Steven raised a brow but didn’t deign to answer.
“No way. I’m not doing anything with the King Nerd of Dorkdom!”
Melanie whirled to face her son. “James Clarence Anderson!”
“Clarence! Haha! And you call me a nerd!”
Steven barked, “Cameron!” and both boys fell silent.
“James, I agree with Mr. Bishop. The two of you are going to have to work together. The group is moving out, so get a move on.”
“Don’t bother trying to change my mind. Off you go. And James, think about Gary while you’re at it.”
James narrowed his eyes at her, but did as she said. Apparently Cameron knew when he was wasting his time and didn’t try to get around his dad’s orders.
Unfortunately. Because Mel suddenly found herself alone with the man. And since he made her feel jumpy and unsure of herself, she’d been trying to steer clear of him since the trip had begun. However, between being the only two single parents on the excursion, and Belinda constantly trying to push them together, that had turned into something of a challenge.
Oh well. It looked liked she’d finally have to relax and deal with the fact that he made her jumpy because she found him attractive. And if he watched half as much as Bee said, maybe he felt the same way about her.
Only one way to find out.
She fell into step with him. “How do you know what’s up ahead?”

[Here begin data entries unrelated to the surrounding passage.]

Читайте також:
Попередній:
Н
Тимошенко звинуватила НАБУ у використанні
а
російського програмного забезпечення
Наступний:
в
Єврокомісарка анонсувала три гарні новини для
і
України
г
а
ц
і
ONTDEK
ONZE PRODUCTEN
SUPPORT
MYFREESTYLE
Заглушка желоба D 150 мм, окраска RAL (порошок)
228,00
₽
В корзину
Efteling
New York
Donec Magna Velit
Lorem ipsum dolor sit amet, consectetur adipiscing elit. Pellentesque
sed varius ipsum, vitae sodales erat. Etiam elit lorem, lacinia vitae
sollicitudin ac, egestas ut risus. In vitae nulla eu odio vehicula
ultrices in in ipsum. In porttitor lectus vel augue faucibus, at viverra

He grinned down at her, as if he knew she’d deliberately struck up a benign conversation. “I thought this trip was a good idea. Why should these team building and problem solving exercises just be for the corporate world? Cameron wanted to give it a try, and I agreed, but thought I should get the lay of the land first. That’s how I know what’s up ahead. And believe me, not too far ahead, those two are going to have to put aside their jock, geek differences and rely on each others strengths. Who’s Gary?”

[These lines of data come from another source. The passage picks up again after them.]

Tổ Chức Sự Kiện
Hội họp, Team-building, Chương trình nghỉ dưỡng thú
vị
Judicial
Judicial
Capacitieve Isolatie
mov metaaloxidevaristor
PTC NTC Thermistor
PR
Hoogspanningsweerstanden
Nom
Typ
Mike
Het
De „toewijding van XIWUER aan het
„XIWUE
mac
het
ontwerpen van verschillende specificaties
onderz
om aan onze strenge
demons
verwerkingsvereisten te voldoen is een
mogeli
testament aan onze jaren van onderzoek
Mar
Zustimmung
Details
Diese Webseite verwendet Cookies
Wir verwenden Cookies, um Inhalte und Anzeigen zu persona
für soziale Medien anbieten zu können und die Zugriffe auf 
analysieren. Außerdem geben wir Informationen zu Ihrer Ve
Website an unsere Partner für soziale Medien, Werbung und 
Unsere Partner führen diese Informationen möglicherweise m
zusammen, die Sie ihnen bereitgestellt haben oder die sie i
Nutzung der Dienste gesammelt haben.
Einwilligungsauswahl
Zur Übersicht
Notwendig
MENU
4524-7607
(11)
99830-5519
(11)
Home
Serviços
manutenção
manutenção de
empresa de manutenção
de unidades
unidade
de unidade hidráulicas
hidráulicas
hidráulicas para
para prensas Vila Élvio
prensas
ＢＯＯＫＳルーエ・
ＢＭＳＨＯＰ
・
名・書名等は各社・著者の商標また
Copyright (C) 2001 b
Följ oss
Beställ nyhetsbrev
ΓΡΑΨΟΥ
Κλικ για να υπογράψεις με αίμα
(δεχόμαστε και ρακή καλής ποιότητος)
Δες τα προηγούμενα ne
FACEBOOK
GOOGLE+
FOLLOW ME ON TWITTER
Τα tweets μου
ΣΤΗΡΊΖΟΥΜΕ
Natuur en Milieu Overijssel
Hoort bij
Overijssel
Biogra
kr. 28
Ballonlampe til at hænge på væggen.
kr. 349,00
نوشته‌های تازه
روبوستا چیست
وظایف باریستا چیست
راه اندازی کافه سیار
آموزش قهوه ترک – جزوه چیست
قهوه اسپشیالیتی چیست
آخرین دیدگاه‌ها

The question threw her. Likely because she hadn’t really been listening to him. She’d been cataloguing all she’d learned about him in the last few days, and concluding that it all equaled up to a really great guy. Even if he did seem kind of brooding sometimes.
“What? Oh. Gary. He’s a kid that used to live a few houses down from us. He was born without hair-I forget the name of the disease-and the kids would make fun of him because he was bald. James always defended him. Said you shouldn’t pick on other people just because they were different than you. They ended up being great friends.”
“Your son sounds like a good kid.”
“He is. Tell me about… oh, no. Are they going to get hurt?”
They’d come to a part in the stream where the water ran much faster. And their guide was leading everyone across it! On a series of rocks.
“No. This is the one of the points in the trip where they start honing those team work and problem solving skills. They’re both smart kids, and they each bring something different to the table. If they work together, decide to trust each other, they’ll make it across just fine.”
Mel watched the boys, her mind full of the fact that soon it would be her turn to make the trip. Chewing her lip, she looked up at Steven.
And found his intent gaze trained on her.
He put his hand out to her. “Will you trust me?”
She looked at his hand, then turned back to check on the boys. They were about half way across the oddly placed stepping stones made by the rocks. Yelling at each other of course, but she caught the undertone of laughter in their voices. As if a grudging degree of camaraderie had sprung up between them.
Putting her hand in his, she said, “I’ll trust you to help get us across to the other side.” Then she grinned, letting go of the insecurities that had plagued her since meeting him. “After that, we’ll see. You may need to convince me every step of the way.”
Tugging on her hand, he pulled her in close, then whispered in her ear. “I fairly sure you’re worth the effort.”
“Then let’s get this team building started.”